Es gibt zwei Handlungsstränge. Zum einen geht es um Alices Leben in Hamburg in 1913 und zum anderen um ihr Leben in 1896. Damals war sie zwölf Jahre alt, wurde von ihren Eltern verkauft und musste in der Folge schlimme Dinge erleben. Die Gegenwart nimmt immer wieder Bezug auf die Vergangenheit, so dass die Spannung immer hoch ist. Der Leser erfährt schrittweise, was Alice früher widerfahren ist. Der Schreibstil ist flüssig zu lesen.

In historischen Romanen geht es oft hauptsächlich um starke Frauen. Denn im frühen 20 Jahrhundert wurden Frauen noch oft unterdrückt und mussten für ihr Recht kämpfen. Ich finde das Thema spannend, wie Alice unter widrigen Umständen dafür kämpft, ihre Ehe mit Henk beenden zu dürfen. Aus heutiger Sicht ist es glasklar, dass eine Frau so niemals leben sollte und Kinder in der Nähe eine solchen Mannes erst recht nichts zu suchen haben. Die Autorin hat es geschafft, durch gute Recherchearbeit die damalige Zeit glaubhaft zu vermitteln.

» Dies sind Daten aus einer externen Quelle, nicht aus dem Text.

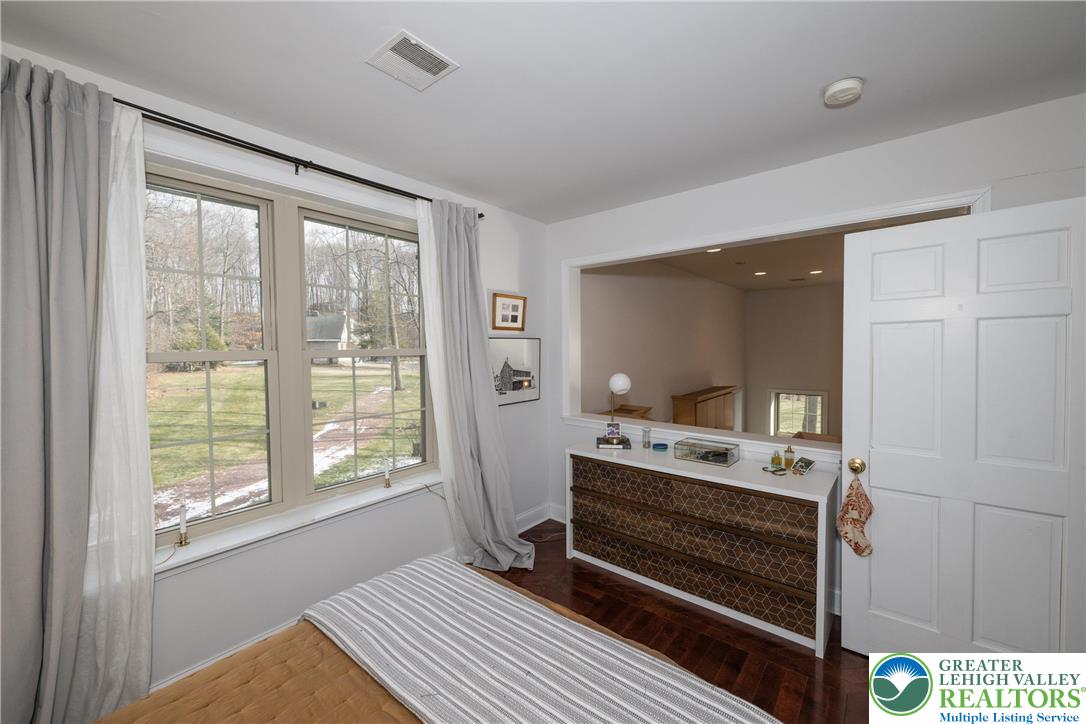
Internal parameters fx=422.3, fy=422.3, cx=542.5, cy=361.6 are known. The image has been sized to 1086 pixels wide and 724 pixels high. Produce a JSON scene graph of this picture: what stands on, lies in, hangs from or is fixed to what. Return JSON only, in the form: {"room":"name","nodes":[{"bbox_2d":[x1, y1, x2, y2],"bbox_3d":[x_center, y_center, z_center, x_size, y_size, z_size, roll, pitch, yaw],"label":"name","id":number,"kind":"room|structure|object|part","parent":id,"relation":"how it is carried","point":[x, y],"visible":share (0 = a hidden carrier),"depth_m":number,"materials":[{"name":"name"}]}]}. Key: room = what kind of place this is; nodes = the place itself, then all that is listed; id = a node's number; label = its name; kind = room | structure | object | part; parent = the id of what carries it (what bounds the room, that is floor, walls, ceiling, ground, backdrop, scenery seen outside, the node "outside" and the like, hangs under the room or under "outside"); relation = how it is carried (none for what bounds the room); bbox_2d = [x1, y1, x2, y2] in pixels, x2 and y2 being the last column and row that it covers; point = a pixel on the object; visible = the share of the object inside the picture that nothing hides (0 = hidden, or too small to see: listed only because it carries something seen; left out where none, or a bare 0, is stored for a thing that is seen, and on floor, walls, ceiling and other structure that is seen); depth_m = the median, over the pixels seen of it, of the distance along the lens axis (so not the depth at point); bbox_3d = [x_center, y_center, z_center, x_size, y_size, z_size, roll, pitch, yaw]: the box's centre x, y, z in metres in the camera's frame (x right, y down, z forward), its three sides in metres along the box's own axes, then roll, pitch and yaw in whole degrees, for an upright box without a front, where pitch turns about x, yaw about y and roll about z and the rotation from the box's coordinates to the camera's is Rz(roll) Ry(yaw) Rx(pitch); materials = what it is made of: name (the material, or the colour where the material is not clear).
{"room":"bedroom","nodes":[
{"label":"bedroom","id":0,"kind":"room"},
{"bbox_2d":[0,42,547,713],"bbox_3d":[-1.214,0.166,2.340,0.187,2.618,3.893,1,3,40],"label":"left wall","id":1,"kind":"structure","parent":0,"point":[226,579],"depth_m":2.29,"materials":[{"name":"white paint"}]},
{"bbox_2d":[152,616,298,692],"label":"baseboard","id":2,"kind":"structure","parent":1,"relation":"attached to","point":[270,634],"depth_m":1.92,"materials":[{"name":"white paint"}]},
{"bbox_2d":[152,158,434,555],"bbox_3d":[-1.284,-0.033,2.318,0.135,1.700,1.684,1,3,40],"label":"window","id":3,"kind":"structure","parent":1,"relation":"in","point":[266,231],"depth_m":2.24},
{"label":"sash","id":4,"kind":"part","parent":3,"relation":"part of","materials":[{"name":"beige glass"}]},
{"bbox_3d":[-1.013,-0.200,2.588,0.197,1.783,0.781,1,3,40],"label":"sash","id":5,"kind":"part","parent":3,"relation":"part of","materials":[{"name":"beige glass"}]},
{"bbox_2d":[153,471,438,575],"bbox_3d":[-1.205,0.822,2.235,0.136,0.090,1.742,1,3,40],"label":"window sill","id":6,"kind":"structure","parent":1,"relation":"attached to","point":[347,507],"depth_m":2.08,"materials":[{"name":"white paint"}]},
{"bbox_2d":[176,503,190,546],"bbox_3d":[-1.586,0.717,1.863,0.058,0.184,0.057,1,3,40],"label":"candle holder","id":7,"kind":"object","parent":6,"relation":"on","point":[181,524],"visible":1,"depth_m":1.86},
{"bbox_2d":[382,457,392,488],"bbox_3d":[-0.950,0.674,2.579,0.063,0.181,0.063,1,3,40],"label":"candle holder","id":8,"kind":"object","parent":6,"relation":"on","point":[387,484],"visible":1,"depth_m":2.57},
{"bbox_2d":[116,99,480,216],"bbox_3d":[-1.217,-0.986,2.068,0.125,0.071,2.251,1,3,40],"label":"curtain rod","id":9,"kind":"object","parent":1,"relation":"attached to","point":[480,216],"visible":0.73,"depth_m":1.95,"materials":[{"name":"black metal"}]},
{"bbox_2d":[1,54,143,723],"bbox_3d":[-1.702,0.227,1.378,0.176,2.500,0.640,1,3,40],"label":"gray curtain","id":10,"kind":"object","parent":9,"relation":"hanging from","point":[26,165],"visible":0.97,"depth_m":1.44,"materials":[{"name":"grey fabric"}]},
{"bbox_2d":[76,100,154,715],"bbox_3d":[-1.624,0.223,1.572,0.044,2.354,0.363,1,3,40],"label":"sheer curtain","id":11,"kind":"object","parent":9,"relation":"hanging from","point":[143,452],"visible":0.62,"depth_m":1.60,"materials":[{"name":"white fabric"}]},
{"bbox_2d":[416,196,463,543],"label":"curtain","id":12,"kind":"object","parent":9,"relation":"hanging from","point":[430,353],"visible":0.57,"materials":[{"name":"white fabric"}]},
{"bbox_2d":[416,196,533,574],"bbox_3d":[-0.392,0.155,2.771,0.346,2.472,0.634,1,3,40],"label":"gray curtain","id":13,"kind":"object","parent":9,"relation":"hanging from","point":[487,446],"visible":0.96,"depth_m":2.77,"materials":[{"name":"fabric"}]},
{"bbox_2d":[491,293,527,331],"bbox_3d":[-0.258,-0.382,3.299,0.032,0.279,0.363,1,3,40],"label":"framed picture","id":14,"kind":"object","parent":1,"relation":"attached to","point":[513,309],"visible":0.99,"depth_m":3.29},
{"bbox_2d":[489,336,540,406],"bbox_3d":[-0.226,0.060,3.353,0.021,0.521,0.625,1,3,40],"label":"framed picture","id":15,"kind":"object","parent":1,"relation":"attached to","point":[494,343],"visible":0.86,"depth_m":3.35},
{"bbox_2d":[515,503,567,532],"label":"baseboard","id":16,"kind":"structure","parent":1,"relation":"attached to","point":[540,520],"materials":[{"name":"white paint"}]},
{"bbox_2d":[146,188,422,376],"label":"trees","id":17,"kind":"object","parent":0,"point":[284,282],"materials":[{"name":"brown plant"}]},
{"bbox_2d":[1,0,1085,222],"bbox_3d":[0.228,-1.156,1.163,4.019,0.109,3.941,1,3,40],"label":"ceiling","id":18,"kind":"structure","parent":0,"point":[409,15],"depth_m":1.65,"materials":[{"name":"white paint"}]},
{"bbox_2d":[366,30,458,91],"bbox_3d":[-0.490,-1.117,1.583,0.244,0.011,0.246,1,3,40],"label":"ceiling vent","id":19,"kind":"object","parent":18,"relation":"attached to","point":[436,70],"visible":0.99,"depth_m":1.57,"materials":[{"name":"white"}]},
{"bbox_2d":[823,77,863,105],"bbox_3d":[1.234,-1.106,1.736,0.138,0.045,0.138,1,3,40],"label":"smoke detector","id":20,"kind":"object","parent":18,"relation":"attached to","point":[838,87],"visible":0.98,"depth_m":1.71,"materials":[{"name":"white plastic"}]},
{"bbox_2d":[602,404,652,419],"bbox_3d":[0.836,0.919,4.241,0.428,0.876,0.745,1,3,40],"label":"wooden cabinet","id":21,"kind":"object","parent":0,"point":[628,412],"visible":0.23,"depth_m":4.30,"materials":[{"name":"brown wood"}]},
{"bbox_2d":[579,257,745,428],"bbox_3d":[1.880,0.106,5.966,0.148,2.787,5.748,1,3,40],"label":"side wall","id":22,"kind":"structure","parent":0,"point":[628,283],"depth_m":5.25,"materials":[{"name":"paint"}]},
{"bbox_2d":[670,385,737,428],"bbox_3d":[2.420,0.881,6.242,0.391,0.933,1.717,1,3,40],"label":"wooden cabinet","id":23,"kind":"object","parent":22,"relation":"attached to","point":[706,404],"visible":0.63,"depth_m":5.85,"materials":[{"name":"brown wood"}]},
{"bbox_2d":[484,522,871,723],"bbox_3d":[0.244,1.513,1.417,4.252,0.101,4.596,1,3,40],"label":"floor","id":24,"kind":"structure","parent":0,"point":[742,634],"depth_m":2.16,"materials":[{"name":"brown wood"}]},
{"bbox_2d":[96,549,781,723],"bbox_3d":[-0.404,0.933,0.613,2.050,1.163,2.146,1,3,40],"label":"bed","id":25,"kind":"object","parent":24,"relation":"on","point":[396,579],"visible":0.95,"depth_m":1.19,"materials":[{"name":"brown fabric"}]},
{"bbox_2d":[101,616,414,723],"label":"bedspread","id":26,"kind":"object","parent":25,"relation":"on","point":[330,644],"visible":0.32,"depth_m":1.21,"materials":[{"name":"fabric"}]},
{"bbox_2d":[305,556,784,721],"bbox_3d":[-0.043,0.933,1.121,1.698,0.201,0.543,1,3,40],"label":"striped blanket","id":27,"kind":"object","parent":25,"relation":"on","point":[640,657],"visible":0.99,"depth_m":1.19,"materials":[{"name":"white fabric"}]},
{"bbox_2d":[565,437,839,654],"bbox_3d":[0.899,1.010,2.690,1.566,0.822,0.491,1,3,40],"label":"dresser","id":28,"kind":"object","parent":24,"relation":"on","point":[734,482],"visible":0.97,"depth_m":2.38,"materials":[{"name":"brown wood"}]},
{"bbox_2d":[595,434,630,448],"bbox_3d":[0.508,0.580,3.068,0.234,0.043,0.211,0,2,7],"label":"book stack","id":29,"kind":"object","parent":28,"relation":"on","point":[600,444],"visible":0.89,"depth_m":2.98,"materials":[{"name":"paper"}]},
{"bbox_2d":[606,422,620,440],"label":"photo frame","id":30,"kind":"object","parent":29,"relation":"on","point":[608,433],"visible":0.99,"depth_m":3.02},
{"bbox_2d":[606,372,631,439],"bbox_3d":[0.546,0.323,3.075,0.171,0.478,0.177,0,2,5],"label":"table lamp","id":31,"kind":"object","parent":29,"relation":"on","point":[615,378],"visible":1,"depth_m":3.04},
{"bbox_2d":[641,427,651,447],"bbox_3d":[0.731,0.537,2.986,0.065,0.131,0.066,1,3,40],"label":"glass bottle","id":32,"kind":"object","parent":28,"relation":"on","point":[645,444],"visible":0.99,"depth_m":2.97,"materials":[{"name":"clear glass"}]},
{"bbox_2d":[652,442,668,451],"bbox_3d":[0.810,0.587,2.925,0.105,0.032,0.106,0,2,16],"label":"blue dish","id":33,"kind":"object","parent":28,"relation":"on","point":[664,446],"visible":0.98,"depth_m":2.89,"materials":[{"name":"blue ceramic"}]},
{"bbox_3d":[0.791,0.972,2.519,1.379,0.217,0.235,1,3,40],"label":"drawer","id":34,"kind":"part","parent":28,"relation":"part of","materials":[{"name":"brown wood"}]},
{"bbox_2d":[674,437,737,466],"bbox_3d":[1.021,0.563,2.669,0.324,0.098,0.203,1,3,40],"label":"glass box","id":35,"kind":"object","parent":28,"relation":"on","point":[725,450],"visible":0.99,"depth_m":2.63,"materials":[{"name":"clear glass"}]},
{"bbox_2d":[763,465,785,473],"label":"bracelet","id":36,"kind":"object","parent":28,"relation":"on","point":[781,469],"visible":0.98,"depth_m":2.40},
{"bbox_2d":[770,449,781,468],"bbox_3d":[1.368,0.565,2.479,0.048,0.096,0.047,1,3,40],"label":"perfume bottle","id":37,"kind":"object","parent":28,"relation":"on","point":[772,459],"visible":0.99,"depth_m":2.46,"materials":[{"name":"glass"}]},
{"bbox_2d":[783,445,794,468],"bbox_3d":[1.426,0.547,2.452,0.049,0.122,0.048,1,3,40],"label":"perfume bottle","id":38,"kind":"object","parent":28,"relation":"on","point":[787,463],"visible":1,"depth_m":2.44,"materials":[{"name":"glass"}]},
{"bbox_2d":[791,457,815,474],"bbox_3d":[1.468,0.586,2.382,0.113,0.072,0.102,-1,2,-27],"label":"small photo","id":39,"kind":"object","parent":28,"relation":"on","point":[810,463],"visible":0.99,"depth_m":2.37},
{"bbox_2d":[652,227,848,292],"bbox_3d":[3.258,-1.210,4.932,3.689,0.116,4.517,1,3,40],"label":"far room ceiling","id":40,"kind":"structure","parent":0,"point":[772,279],"depth_m":4.96,"materials":[{"name":"paint"}]},
{"bbox_2d":[706,246,722,252],"bbox_3d":[1.935,-1.268,4.764,0.202,0.022,0.202,1,3,40],"label":"recessed light","id":41,"kind":"object","parent":40,"relation":"in","point":[717,250],"visible":0.74,"depth_m":4.78,"materials":[{"name":"white"}]},
{"bbox_2d":[753,270,766,275],"bbox_3d":[3.207,-1.310,6.244,0.206,0.013,0.205,1,3,40],"label":"recessed light","id":42,"kind":"object","parent":40,"relation":"in","point":[761,273],"visible":0.97,"depth_m":6.22,"materials":[{"name":"white"}]},
{"bbox_2d":[808,268,822,274],"bbox_3d":[3.946,-1.301,6.107,0.204,0.014,0.202,1,3,40],"label":"recessed light","id":43,"kind":"object","parent":40,"relation":"in","point":[819,271],"visible":0.98,"depth_m":6.09,"materials":[{"name":"white"}]},
{"bbox_2d":[744,282,842,442],"bbox_3d":[5.526,0.367,7.093,4.007,3.450,0.149,1,3,40],"label":"far wall","id":44,"kind":"structure","parent":0,"point":[783,380],"depth_m":7.74,"materials":[{"name":"beige paint"}]},
{"bbox_2d":[770,389,828,437],"bbox_3d":[4.649,1.105,7.666,0.905,1.147,0.115,1,3,40],"label":"far window","id":45,"kind":"structure","parent":44,"relation":"in","point":[821,395],"depth_m":7.69,"materials":[{"name":"white glass"}]},
{"bbox_2d":[548,96,1085,626],"bbox_3d":[1.451,0.129,2.632,3.620,2.588,0.152,1,3,40],"label":"right wall","id":46,"kind":"structure","parent":0,"point":[772,180],"depth_m":2.37,"materials":[{"name":"white paint"}]},
{"bbox_2d":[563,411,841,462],"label":"window sill","id":47,"kind":"structure","parent":46,"relation":"attached to","point":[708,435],"depth_m":2.82,"materials":[{"name":"white paint"}]},
{"bbox_2d":[558,190,986,459],"bbox_3d":[1.180,-0.089,2.802,2.517,1.447,0.210,1,3,40],"label":"opening trim","id":48,"kind":"structure","parent":46,"relation":"attached to","point":[774,231],"depth_m":2.76,"materials":[{"name":"white paint"}]},
{"bbox_2d":[840,194,1085,653],"bbox_3d":[1.820,0.395,1.824,0.829,2.039,0.175,1,3,40],"label":"door","id":49,"kind":"structure","parent":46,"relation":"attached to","point":[880,558],"depth_m":1.81,"materials":[{"name":"white paint"}]},
{"bbox_2d":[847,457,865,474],"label":"door knob","id":50,"kind":"object","parent":49,"relation":"attached to","point":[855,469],"visible":0.95,"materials":[{"name":"gold metal"}]},
{"bbox_2d":[835,470,874,557],"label":"christmas stocking","id":51,"kind":"object","parent":50,"relation":"hanging from","point":[853,520],"visible":0.99,"depth_m":1.99,"materials":[{"name":"fabric"}]},
{"label":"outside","id":52,"kind":"structure","parent":0,"visible":0},
{"bbox_2d":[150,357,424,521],"label":"lawn","id":53,"kind":"structure","parent":52,"point":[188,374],"depth_m":10.91,"materials":[{"name":"green plant"}]},
{"bbox_2d":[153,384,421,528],"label":"driveway","id":54,"kind":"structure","parent":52,"point":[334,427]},
{"bbox_2d":[306,311,357,361],"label":"house","id":55,"kind":"structure","parent":52,"point":[343,336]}
]}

Mir hat dieser Roman sehr gut gefallen. Er war sehr spannend und hat mich auch emotional berührt. „Im Nordwind“ ist in sich nicht abgeschlossen und ich freue mich schon auf die Fortsetzung „Im Nordlicht“. Sie erscheint im Oktober 2024 und ich bin schon sehr gespannt, wie es mit Alice weitergeht.